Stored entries
((

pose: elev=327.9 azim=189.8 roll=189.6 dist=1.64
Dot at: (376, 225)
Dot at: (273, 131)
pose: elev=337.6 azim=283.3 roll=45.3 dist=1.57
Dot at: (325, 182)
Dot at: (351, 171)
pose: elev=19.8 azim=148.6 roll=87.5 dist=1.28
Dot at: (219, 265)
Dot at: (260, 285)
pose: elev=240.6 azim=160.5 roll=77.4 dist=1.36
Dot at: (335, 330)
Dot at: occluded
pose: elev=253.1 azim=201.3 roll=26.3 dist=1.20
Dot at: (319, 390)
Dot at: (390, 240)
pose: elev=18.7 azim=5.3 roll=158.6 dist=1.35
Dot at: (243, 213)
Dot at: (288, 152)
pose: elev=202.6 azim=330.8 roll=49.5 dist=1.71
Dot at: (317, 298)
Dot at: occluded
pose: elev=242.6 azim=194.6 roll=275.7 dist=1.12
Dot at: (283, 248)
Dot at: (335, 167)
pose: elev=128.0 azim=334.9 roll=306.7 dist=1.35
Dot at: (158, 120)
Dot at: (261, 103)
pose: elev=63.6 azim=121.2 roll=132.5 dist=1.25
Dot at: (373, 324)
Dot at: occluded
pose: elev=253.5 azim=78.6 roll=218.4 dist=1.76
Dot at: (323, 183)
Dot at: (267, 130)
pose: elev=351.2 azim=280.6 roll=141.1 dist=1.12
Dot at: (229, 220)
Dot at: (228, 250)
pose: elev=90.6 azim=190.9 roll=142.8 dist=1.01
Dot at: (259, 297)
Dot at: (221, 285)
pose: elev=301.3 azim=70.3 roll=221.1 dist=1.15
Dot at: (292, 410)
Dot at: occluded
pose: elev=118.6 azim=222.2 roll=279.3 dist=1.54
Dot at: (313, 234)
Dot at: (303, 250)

))

◆ WORK TO BE COMPLETED ◆
Could you repeat every one of these lines with "pose" swapped for "view" and nothing else changed?

◆ SOLVED EXERCISE ◆
view: elev=327.9 azim=189.8 roll=189.6 dist=1.64
Dot at: (376, 225)
Dot at: (273, 131)
view: elev=337.6 azim=283.3 roll=45.3 dist=1.57
Dot at: (325, 182)
Dot at: (351, 171)
view: elev=19.8 azim=148.6 roll=87.5 dist=1.28
Dot at: (219, 265)
Dot at: (260, 285)
view: elev=240.6 azim=160.5 roll=77.4 dist=1.36
Dot at: (335, 330)
Dot at: occluded
view: elev=253.1 azim=201.3 roll=26.3 dist=1.20
Dot at: (319, 390)
Dot at: (390, 240)
view: elev=18.7 azim=5.3 roll=158.6 dist=1.35
Dot at: (243, 213)
Dot at: (288, 152)
view: elev=202.6 azim=330.8 roll=49.5 dist=1.71
Dot at: (317, 298)
Dot at: occluded
view: elev=242.6 azim=194.6 roll=275.7 dist=1.12
Dot at: (283, 248)
Dot at: (335, 167)
view: elev=128.0 azim=334.9 roll=306.7 dist=1.35
Dot at: (158, 120)
Dot at: (261, 103)
view: elev=63.6 azim=121.2 roll=132.5 dist=1.25
Dot at: (373, 324)
Dot at: occluded
view: elev=253.5 azim=78.6 roll=218.4 dist=1.76
Dot at: (323, 183)
Dot at: (267, 130)
view: elev=351.2 azim=280.6 roll=141.1 dist=1.12
Dot at: (229, 220)
Dot at: (228, 250)
view: elev=90.6 azim=190.9 roll=142.8 dist=1.01
Dot at: (259, 297)
Dot at: (221, 285)
view: elev=301.3 azim=70.3 roll=221.1 dist=1.15
Dot at: (292, 410)
Dot at: occluded
view: elev=118.6 azim=222.2 roll=279.3 dist=1.54
Dot at: (313, 234)
Dot at: (303, 250)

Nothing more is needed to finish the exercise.